Call mux.Routes() (or m.Routes()) to obtain a slice describing every registered method/pattern pair, the order in which they were registered, and the middleware stack each handler sees. The result is suitable for emitting on /admin/routes or for a startup sanity check.
How do I detect route conflicts at startup?
The router rejects conflicting registrations at registration time — m.GET panics with a structured error that names the two patterns and the conflicting segment.

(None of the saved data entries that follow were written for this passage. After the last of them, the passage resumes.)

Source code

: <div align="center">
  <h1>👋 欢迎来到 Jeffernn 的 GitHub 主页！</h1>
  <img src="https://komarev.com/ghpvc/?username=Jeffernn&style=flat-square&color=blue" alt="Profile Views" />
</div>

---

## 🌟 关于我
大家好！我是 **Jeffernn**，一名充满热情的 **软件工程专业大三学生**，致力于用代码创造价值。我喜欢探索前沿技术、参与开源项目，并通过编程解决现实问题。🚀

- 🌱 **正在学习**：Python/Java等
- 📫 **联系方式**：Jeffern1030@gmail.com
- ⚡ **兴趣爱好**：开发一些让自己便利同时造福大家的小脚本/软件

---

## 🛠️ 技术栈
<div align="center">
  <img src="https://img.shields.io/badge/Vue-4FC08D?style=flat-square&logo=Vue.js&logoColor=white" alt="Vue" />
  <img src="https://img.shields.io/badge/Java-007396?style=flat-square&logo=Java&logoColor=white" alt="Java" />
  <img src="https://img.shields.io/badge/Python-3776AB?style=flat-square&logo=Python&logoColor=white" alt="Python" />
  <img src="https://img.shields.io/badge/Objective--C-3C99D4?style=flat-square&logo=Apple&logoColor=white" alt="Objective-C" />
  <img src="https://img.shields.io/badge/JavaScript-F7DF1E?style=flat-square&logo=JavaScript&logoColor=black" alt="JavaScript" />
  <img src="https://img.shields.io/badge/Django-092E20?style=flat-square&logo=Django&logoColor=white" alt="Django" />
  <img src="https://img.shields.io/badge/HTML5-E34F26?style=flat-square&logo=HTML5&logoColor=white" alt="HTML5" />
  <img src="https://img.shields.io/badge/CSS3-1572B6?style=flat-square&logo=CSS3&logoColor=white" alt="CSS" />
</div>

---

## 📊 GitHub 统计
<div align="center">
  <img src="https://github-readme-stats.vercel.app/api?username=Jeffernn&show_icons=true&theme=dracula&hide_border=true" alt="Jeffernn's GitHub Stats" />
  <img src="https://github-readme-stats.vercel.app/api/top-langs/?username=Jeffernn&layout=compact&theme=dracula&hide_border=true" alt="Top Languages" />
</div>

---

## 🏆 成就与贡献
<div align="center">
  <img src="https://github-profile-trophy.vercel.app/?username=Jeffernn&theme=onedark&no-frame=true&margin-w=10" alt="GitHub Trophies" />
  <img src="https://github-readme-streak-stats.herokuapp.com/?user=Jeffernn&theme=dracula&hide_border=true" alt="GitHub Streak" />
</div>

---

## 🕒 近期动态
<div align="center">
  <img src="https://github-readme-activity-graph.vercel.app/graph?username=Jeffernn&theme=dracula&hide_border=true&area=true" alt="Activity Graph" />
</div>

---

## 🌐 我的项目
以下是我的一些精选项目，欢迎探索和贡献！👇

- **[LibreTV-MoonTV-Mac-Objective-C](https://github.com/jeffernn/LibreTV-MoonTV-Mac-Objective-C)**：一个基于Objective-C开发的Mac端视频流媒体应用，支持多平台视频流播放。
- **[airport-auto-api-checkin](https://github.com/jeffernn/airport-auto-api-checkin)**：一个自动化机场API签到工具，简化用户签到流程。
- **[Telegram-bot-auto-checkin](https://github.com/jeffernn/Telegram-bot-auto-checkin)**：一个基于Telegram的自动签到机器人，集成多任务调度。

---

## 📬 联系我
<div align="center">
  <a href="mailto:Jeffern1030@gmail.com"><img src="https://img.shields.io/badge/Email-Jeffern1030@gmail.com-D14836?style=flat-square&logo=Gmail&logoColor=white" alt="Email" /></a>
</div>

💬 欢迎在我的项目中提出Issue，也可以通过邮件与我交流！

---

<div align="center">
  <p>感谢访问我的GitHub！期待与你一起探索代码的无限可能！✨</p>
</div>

Wrap the registration block in a startup recover (or write the registration in a func init) to surface conflicts as a clean exit instead of a goroutine crash.
How do I read runtime statistics from a live router?
Call mux.Stats() to obtain hit counters per route, plus the global request total and the count of 404s. The map is stable for the lifetime of the process and is suitable to expose on a metrics endpoint or to scrape periodically.